* EXERCISE DESCRIPTION *
Pick out every line below that contains the string "request", matching case exactly, and copy each one.

* SUPPLIED DATA *
··········

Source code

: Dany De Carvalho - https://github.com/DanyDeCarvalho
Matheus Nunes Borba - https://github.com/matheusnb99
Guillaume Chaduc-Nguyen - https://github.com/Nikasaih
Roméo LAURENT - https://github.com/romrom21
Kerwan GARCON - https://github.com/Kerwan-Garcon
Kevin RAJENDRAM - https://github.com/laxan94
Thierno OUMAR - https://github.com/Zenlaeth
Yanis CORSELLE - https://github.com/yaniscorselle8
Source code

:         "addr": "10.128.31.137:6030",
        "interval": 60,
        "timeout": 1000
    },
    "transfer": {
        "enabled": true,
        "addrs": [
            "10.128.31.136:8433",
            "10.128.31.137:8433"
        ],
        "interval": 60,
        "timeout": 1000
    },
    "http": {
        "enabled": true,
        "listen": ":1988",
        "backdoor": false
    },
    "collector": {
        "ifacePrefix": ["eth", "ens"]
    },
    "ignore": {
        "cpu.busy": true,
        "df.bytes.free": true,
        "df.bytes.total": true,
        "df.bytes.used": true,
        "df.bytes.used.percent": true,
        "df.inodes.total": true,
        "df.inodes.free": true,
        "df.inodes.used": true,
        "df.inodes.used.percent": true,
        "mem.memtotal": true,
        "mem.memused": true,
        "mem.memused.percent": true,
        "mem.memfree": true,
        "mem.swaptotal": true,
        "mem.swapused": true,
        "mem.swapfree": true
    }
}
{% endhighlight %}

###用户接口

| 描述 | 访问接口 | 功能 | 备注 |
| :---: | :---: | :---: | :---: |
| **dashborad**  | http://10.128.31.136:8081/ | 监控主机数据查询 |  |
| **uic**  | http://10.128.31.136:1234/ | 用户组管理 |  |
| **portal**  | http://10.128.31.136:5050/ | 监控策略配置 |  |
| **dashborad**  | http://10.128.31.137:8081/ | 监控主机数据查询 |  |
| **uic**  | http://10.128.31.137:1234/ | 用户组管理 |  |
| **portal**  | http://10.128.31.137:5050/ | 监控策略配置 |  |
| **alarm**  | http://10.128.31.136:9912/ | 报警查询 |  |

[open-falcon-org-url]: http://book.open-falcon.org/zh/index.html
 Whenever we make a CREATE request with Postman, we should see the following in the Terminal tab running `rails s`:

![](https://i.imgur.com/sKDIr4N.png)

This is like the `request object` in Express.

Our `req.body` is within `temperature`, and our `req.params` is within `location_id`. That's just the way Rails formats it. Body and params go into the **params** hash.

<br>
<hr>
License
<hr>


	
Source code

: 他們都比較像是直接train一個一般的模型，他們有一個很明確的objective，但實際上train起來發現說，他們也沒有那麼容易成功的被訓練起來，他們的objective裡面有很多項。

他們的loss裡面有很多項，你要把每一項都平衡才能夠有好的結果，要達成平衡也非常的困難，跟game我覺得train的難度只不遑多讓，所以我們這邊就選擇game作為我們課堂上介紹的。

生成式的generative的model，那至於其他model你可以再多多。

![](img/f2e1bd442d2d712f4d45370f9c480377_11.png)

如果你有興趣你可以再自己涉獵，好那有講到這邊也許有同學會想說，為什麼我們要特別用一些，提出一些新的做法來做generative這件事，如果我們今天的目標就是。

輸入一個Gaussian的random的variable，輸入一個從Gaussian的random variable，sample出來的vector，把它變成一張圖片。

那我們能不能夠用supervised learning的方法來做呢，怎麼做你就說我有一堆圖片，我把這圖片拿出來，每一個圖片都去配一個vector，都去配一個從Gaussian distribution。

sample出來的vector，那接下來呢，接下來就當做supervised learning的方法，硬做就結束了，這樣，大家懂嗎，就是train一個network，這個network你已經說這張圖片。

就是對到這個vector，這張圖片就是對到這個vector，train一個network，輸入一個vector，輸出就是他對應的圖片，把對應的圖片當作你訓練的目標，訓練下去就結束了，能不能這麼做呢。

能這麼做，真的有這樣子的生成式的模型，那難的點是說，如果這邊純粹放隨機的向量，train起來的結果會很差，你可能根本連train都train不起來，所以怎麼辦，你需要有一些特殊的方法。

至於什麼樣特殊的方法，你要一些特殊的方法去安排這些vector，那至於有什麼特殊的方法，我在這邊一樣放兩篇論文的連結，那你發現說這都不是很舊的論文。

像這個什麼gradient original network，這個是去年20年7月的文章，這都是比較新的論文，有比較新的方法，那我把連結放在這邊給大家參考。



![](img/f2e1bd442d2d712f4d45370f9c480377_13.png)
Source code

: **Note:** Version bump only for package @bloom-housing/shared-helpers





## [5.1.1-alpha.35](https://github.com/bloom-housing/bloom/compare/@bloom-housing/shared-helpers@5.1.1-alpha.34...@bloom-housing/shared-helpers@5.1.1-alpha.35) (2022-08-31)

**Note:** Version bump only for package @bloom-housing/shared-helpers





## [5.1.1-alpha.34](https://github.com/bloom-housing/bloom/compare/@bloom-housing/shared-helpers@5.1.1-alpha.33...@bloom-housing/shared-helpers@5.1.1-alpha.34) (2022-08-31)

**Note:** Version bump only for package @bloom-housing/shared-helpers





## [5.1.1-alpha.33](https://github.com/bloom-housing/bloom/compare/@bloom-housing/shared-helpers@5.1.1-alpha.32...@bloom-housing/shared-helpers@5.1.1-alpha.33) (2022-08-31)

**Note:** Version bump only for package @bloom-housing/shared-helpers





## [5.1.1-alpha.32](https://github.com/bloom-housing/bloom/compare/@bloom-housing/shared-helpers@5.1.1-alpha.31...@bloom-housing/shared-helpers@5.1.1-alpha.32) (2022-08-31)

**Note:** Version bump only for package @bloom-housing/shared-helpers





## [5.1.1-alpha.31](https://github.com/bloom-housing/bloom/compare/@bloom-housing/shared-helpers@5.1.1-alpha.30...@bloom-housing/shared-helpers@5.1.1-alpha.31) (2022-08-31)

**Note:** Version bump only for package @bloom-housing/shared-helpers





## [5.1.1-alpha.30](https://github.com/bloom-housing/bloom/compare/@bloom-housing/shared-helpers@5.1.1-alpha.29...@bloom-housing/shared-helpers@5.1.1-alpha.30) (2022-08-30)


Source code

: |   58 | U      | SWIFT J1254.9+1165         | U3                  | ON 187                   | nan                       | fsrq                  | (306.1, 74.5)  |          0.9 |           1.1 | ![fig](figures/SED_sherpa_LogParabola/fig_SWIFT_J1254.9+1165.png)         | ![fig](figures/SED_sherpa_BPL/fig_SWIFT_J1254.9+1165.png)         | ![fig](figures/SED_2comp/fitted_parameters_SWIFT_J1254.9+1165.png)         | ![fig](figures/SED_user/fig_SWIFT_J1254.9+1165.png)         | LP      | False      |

··········

* TASK OUTPUT *
 Whenever we make a CREATE request with Postman, we should see the following in the Terminal tab running `rails s`:
This is like the `request object` in Express.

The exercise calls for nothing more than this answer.